El último día de nuestra aventura por Chobe la realizamos por la zona oeste del parque. Partimos a las cuatro de la madrugada de nuestro lugar de camping, Muchenje, para alcanzar a llegar a tiempo a la apertura de las puertas de Savuti, correspondiente a la entrada poniente. Ahí pasamos el día completo, recorriendo las grandes rocas y cerros de extrema sequedad. En Savuti ya no habían tantos matorrales, sino que muchos caminos de arena en los que nos quedamos pegados más de una vez y que, como en Etosha, nos llevaban a pozos en los que siempre habían más elefantes, kudus, jirafas, oryx, cebras, impalas y hienas bebiendo agua.

El lugar, además de ser hermoso, fue el sitio donde vivimos la gran sorpresa del viaje y quizás incluso de toda nuestra estadía de seis meses. Mientras manejábamos entre las colinas, tuvimos la suerte de toparnos con uno de los pocos vehículos que por ahí andaba. Era conducido por un señor muy amable que se encontraba filmando para nada menos que National Geographic. Al conversar con él, nos dijo que estaba trabajando en una serie para el canal que seguirá los pasos de las dos grandes manadas de leones que habitan en esta ladera del parque. Por supuesto, le preguntamos dónde se encontraban estos leones, y si acaso los podíamos ir a ver. Con una gran gentileza nos enseñó en el mapa el lugar exacto en el que estaban alojadas dos leonas, agregando que ambas estaban al cuidado de sus diez cachorros.

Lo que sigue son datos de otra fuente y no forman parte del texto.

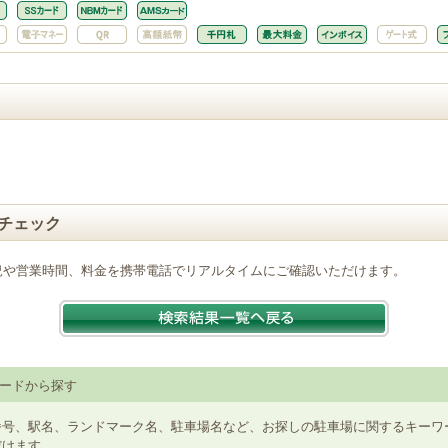
チェック
況や営業時間、料金を携帯電話でリアルタイムにご確認いただけます。
ードから探す
番号、駅名、ランドマーク名、駐車場名など、お探しの駐車場に関するキーワ
だけます。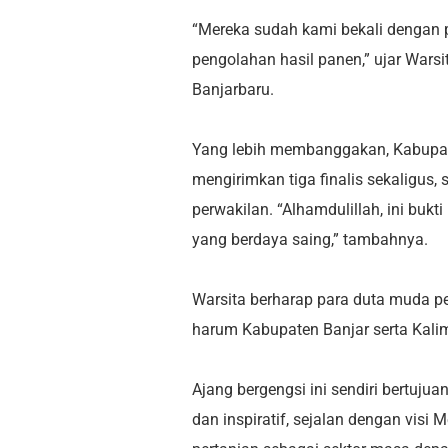
“Mereka sudah kami bekali dengan p
pengolahan hasil panen,” ujar Wars
Banjarbaru.
Yang lebih membanggakan, Kabupat
mengirimkan tiga finalis sekaligus
perwakilan. “Alhamdulillah, ini buk
yang berdaya saing,” tambahnya.
Warsita berharap para duta muda p
harum Kabupaten Banjar serta Kalim
Ajang bergengsi ini sendiri bertuju
dan inspiratif, sejalan dengan visi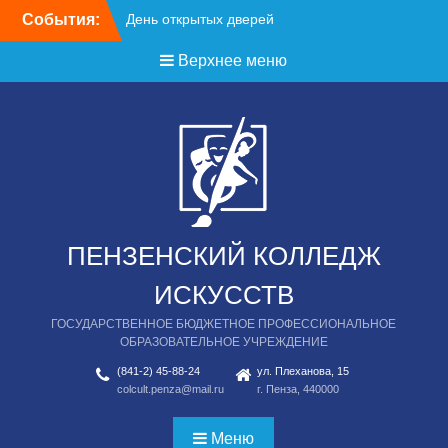
Перейти
События:
День открытых дверей
к
содержимому
Верхнее меню
ПЕНЗЕНСКИЙ КОЛЛЕДЖ
ИСКУССТВ
ГОСУДАРСТВЕННОЕ БЮДЖЕТНОЕ ПРОФЕССИОНАЛЬНОЕ
ОБРАЗОВАТЕЛЬНОЕ УЧРЕЖДЕНИЕ
(841-2) 45-88-24
ул. Плеханова, 15
colcult.penza@mail.ru
г. Пенза, 440000
Меню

Leona cuida a sus cachorros en Savuti, Chobe.©Antonia Perello
Leona cuida a sus cachorros en Savuti, Chobe.©Antonia Perello

Partimos de inmediato y a unos diez metros de donde detuvimos el auto, pudimos ver por al menos una hora, cómo las dos leonas vigilaban atentamente a sus crías, las que no se cansaban de correr, rasguñarse y jugar entre ellas mismas, así como de molestar a las hembras adultas que cuidaban de ellas. Fue el espectáculo más hermoso que pudimos tener, una experiencia imposible de olvidar.

Este último encuentro nos dejó con el corazón hinchado de felicidad y al salir del parque pensábamos que esa sería la postal con la que dejaríamos Chobe. Sin embargo, el aislamiento y crudeza de Botsuana nos jugaron una última carta antes que pudiéramos dejar sus tierras. Mientras conducíamos en plena oscuridad, el auto arrendado en el que andábamos se quedó completamente atascado en la arena a los pies de un montículo que debíamos subir. Yendo en contra de las recomendaciones generales de los guardaparques de la región, tuvimos que bajar para así intentar, por todos los medios, sacar el vehículo de ahí.

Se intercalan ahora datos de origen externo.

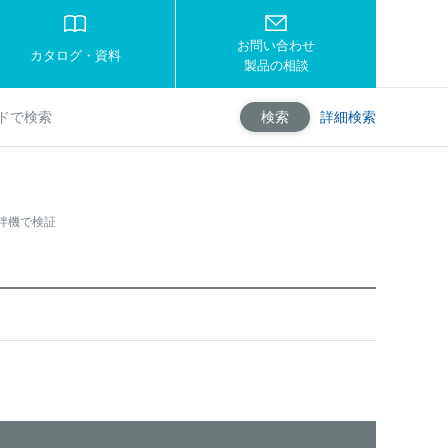
お問い合わせ
カタログ・資料
製品の相談
詳細検索
検索
拌機で検証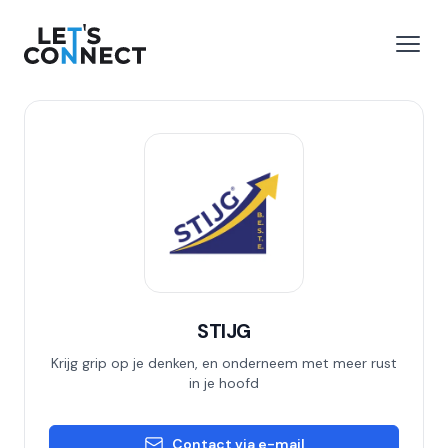
Let's Connect
 menu
Open
STIJG
Krijg grip op je denken, en onderneem met meer rust
in je hoofd
Contact via e-mail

León en Savuti, Chobe.©Antonia Perello
León en Savuti, Chobe.©Antonia Perello

Pasamos alrededor de una hora juntando ramas y piedras para diseñar un camino por el cual las ruedas se podrían apoyar y salir a flote, pero fue imposible lograr que esto sucediera. Sin señal en el celular no teníamos modo de establecer comunicación con alguien, por lo que no nos quedó más que resignarnos a pasar la noche dentro del auto. La noche la pasamos con frío, a medio dormir, y no faltos de preocupación. No pasó ni un solo auto en todas las horas que estuvimos ahí y, afortunadamente, tampoco una manada de elefantes.

A la mañana siguiente, pudimos finalmente establecer contacto telefónico con Amy, la encargada del camping en el que nos estábamos quedando, quien muy amablemente se ofreció a ir en nuestra ayuda. Estábamos cansados, con hambre y sed, por lo que ver a Amy con su hija aproximándose nos significó un enorme alivio. Con una cadena atada a ambos autos pudimos sacar al Land Rover y emprender camino de vuelta a la ciudad.

©Antonia Perello
©Antonia Perello

Lo primero que hicimos, fue parar en un restorán. Después de pasar varios días comiendo solo sándwiches de mermelada con mantequilla estábamos desesperados por ingerir algo un poco más contundente. El almuerzo fue un buen bistec con papas salteadas, que ambos nos devoramos en silencio. El plato estaba caliente. A nuestro alrededor habían muchas personas, que al igual que nosotros, probablemente andaban de safari. Eran atendidas por los garzones del local. Un pequeño mono daba vuelta por las mesas pidiendo un poco de lo que fuera a los comensales. Definitivamente, estábamos de vuelta en la civilización. Pero nos sentíamos más vivos que nunca.